• What you have to do: Copy word for word the stretch from "Awesome, thanks." through "of_irq_init(struct of_device_id *irq_init)" in the mailing-list message about GIC bindings.

• Source:
>> START

[RFC PATCH 3/4] ARM: dt: add GIC bindings and driver support
Grant Likely
grant.likely at secretlab.ca
Tue Jun 28 01:02:07 EST 2011
On Mon, Jun 27, 2011 at 4:27 AM, Marc Zyngier <marc.zyngier at arm.com> wrote:
> On 26/06/11 09:01, Grant Likely wrote:
>> I see what you're doing here, but I don't think it is the best
>> approach in the long run. Rather than walking all the
>> interrupt-controller nodes looking for primary and secondary gics
>> while ignoring all others, I think there needs to be a function that
>> finds all the interrupt controller nodes, sorts them based on
>> dependencies, and calls their initialization hook in order. Other
>> architectures will use such a thing. I've been intending to do it for
>> powerpc for quite a while node.
>>
>> Would you be willing to tackle such a beast? I've got a fairly good
>> idea what it needs to look like, but I just haven't had the time to do
>> it.
>
> I can give it a go.
Awesome, thanks.
Okay, here is the general description of what needs to happen in ugly
pseudo code:
typedef void (*irq_init_cb_t)(struct intc_desc *intc_desc);
of_irq_init(struct of_device_id *irq_init)

>> END

• Data:

>> START

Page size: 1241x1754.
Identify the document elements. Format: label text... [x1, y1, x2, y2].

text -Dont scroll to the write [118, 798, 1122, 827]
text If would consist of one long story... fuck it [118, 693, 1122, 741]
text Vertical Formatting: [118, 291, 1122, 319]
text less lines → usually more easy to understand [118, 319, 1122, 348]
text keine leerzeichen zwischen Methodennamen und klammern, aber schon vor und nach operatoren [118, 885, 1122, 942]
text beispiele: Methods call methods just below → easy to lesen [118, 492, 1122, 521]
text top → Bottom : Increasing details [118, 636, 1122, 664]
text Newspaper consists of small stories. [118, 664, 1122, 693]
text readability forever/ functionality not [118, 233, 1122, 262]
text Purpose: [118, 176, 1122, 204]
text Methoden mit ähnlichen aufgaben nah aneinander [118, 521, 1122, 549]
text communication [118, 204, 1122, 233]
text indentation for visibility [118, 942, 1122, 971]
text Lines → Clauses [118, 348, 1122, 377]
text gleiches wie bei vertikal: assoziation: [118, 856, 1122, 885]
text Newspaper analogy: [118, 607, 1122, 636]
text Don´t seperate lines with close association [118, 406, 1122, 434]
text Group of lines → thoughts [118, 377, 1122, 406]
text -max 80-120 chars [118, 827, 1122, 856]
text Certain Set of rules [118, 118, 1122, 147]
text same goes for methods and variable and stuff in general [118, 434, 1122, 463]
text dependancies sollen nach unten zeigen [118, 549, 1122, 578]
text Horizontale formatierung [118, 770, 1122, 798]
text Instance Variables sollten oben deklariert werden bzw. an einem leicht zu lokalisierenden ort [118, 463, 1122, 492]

>> END

• Correct result:
Awesome, thanks.
Okay, here is the general description of what needs to happen in ugly
pseudo code:
typedef void (*irq_init_cb_t)(struct intc_desc *intc_desc);
of_irq_init(struct of_device_id *irq_init)